Quelques mois après, Christian se joignait à l’équipe des collaborateurs et, en janvier 1974, paraissait le premier numéro de la revue, avec une équipe de rédaction formée de Gilles Dorion, André Gaulin et Christian Vandendorpe. Au numéro 14 (mars 1974), commençait le mandat de Christian Vandendorpe comme directeur de la revue, qu’il dirigera jusqu’en 1985.

J’ai pris la relève. Comme il arrive en des occasions semblables, j’ai tenté de donner une orientation différente à la revue, compte tenu de mes intérêts de professeur de littérature et me souvenant de l’opinion de Christian, citée plus haut. L’équipe pédagogique m’opposa une solide résistance qui me convainquit de la nécessité d’harmoniser les préoccupations des « pédagogues » et des « littéraires ». Si l’idée fit lentement son chemin, la suite n’en donna pas moins raison à tous. Malgré des intérêts parfois divergents, les équipes ont finalement réussi à présenter aux lecteurs et lectrices un contenu approprié et substantiel qui a rejoint les préoccupations du plus grand nombre.
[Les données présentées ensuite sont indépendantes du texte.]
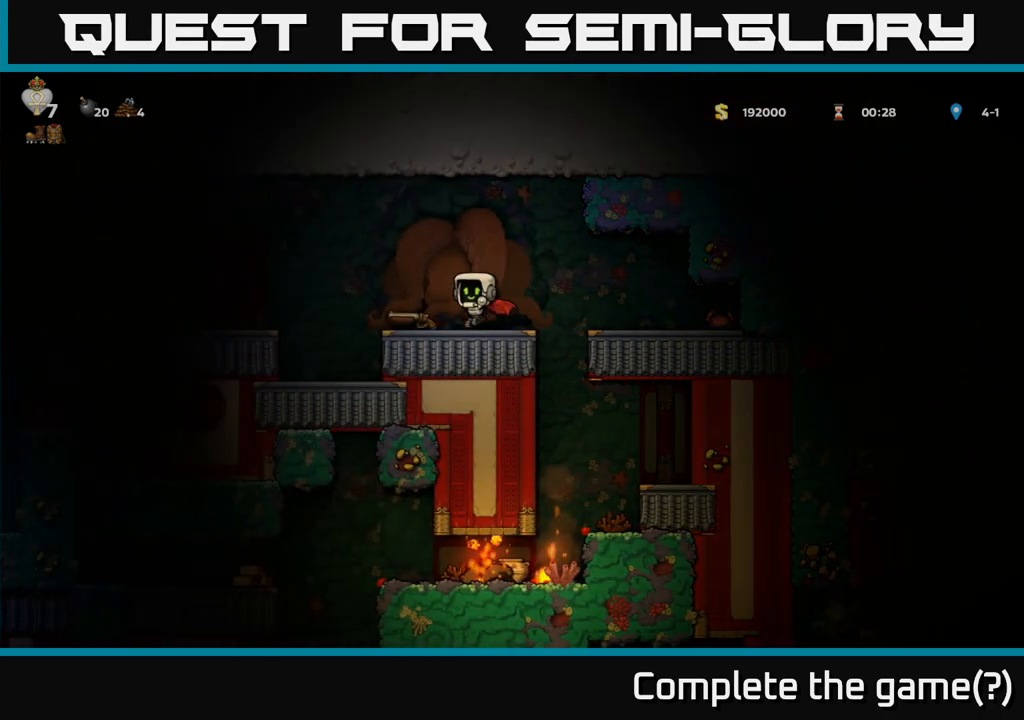
{"buttons": [], "left_stick": "right", "events": [[67, "left_stick", "down-left"], [167, "X", "down"], [217, "left_stick", "down-right"], [267, "X", "up"], [267, "left_stick", "right"]]}
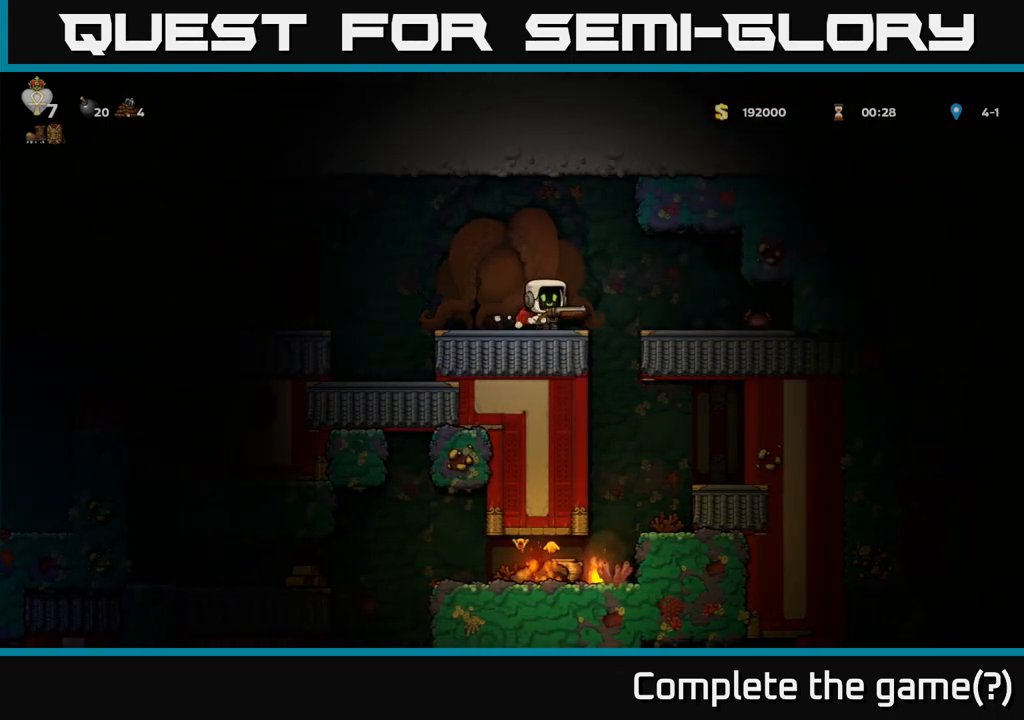
{"buttons": [], "left_stick": "center", "events": [[117, "left_stick", "left"], [217, "left_stick", "center"]]}
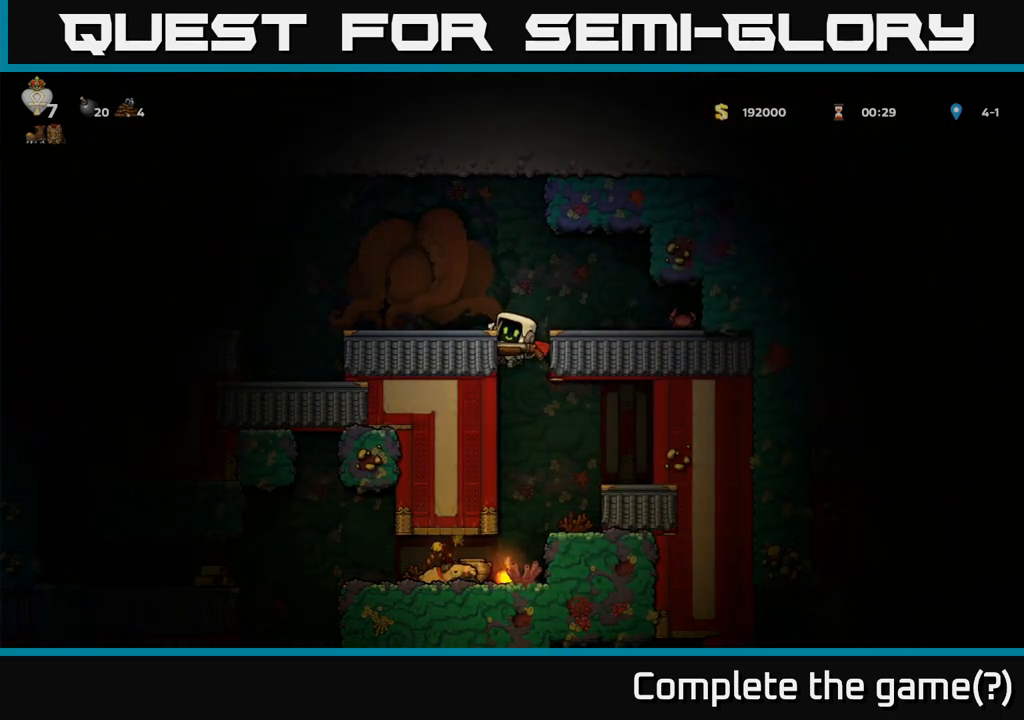
{"buttons": [], "left_stick": "center", "events": [[67, "left_stick", "down"], [100, "A", "down"], [217, "A", "up"], [233, "left_stick", "center"]]}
Pressés par nos subventionnaires de nous livrer à une analyse de notre lectorat afin de connaître les horizons d’attente variés de tous et chacun, nous avons mené une consultation en octobre 1988. Littérature et pédagogie obtinrent les faveurs d’un très grand pourcentage des lecteurs, car la rubrique « Nouveautés » et les « Cahiers pratiques » se classèrent en tête de liste.

En terminant, comment ne pas reconnaître et souligner avec force le rôle primordial joué par André Gaulin le grand instigateur de Québec français, qui n’aurait pas vu le jour sans sa générosité, sa détermination et son engagement socio-politique ? Comment ne pas réitérer mon admiration sans bornes pour le travail gigantesque effectué par Christian Vandendorpe et pour l’implusion extraordinairement dynamique qu’il a donnée à la revue ? Comment ne pas souligner l’apport exceptionnel de mon successeur Roger Chamberland, qui a apporté un souffle nouveau à une revue devenue le point de mire des autres publications ? Merci à toutes et à tous, directeurs et directrices des équipes de rédaction, à tous les membres de ces équipes, à tous nos collaborateurs proches et lointains ! Les résultats ont dépassé toutes les espérances des fondateurs et nous pouvons tous en être fiers ! Hommages à toutes et à tous !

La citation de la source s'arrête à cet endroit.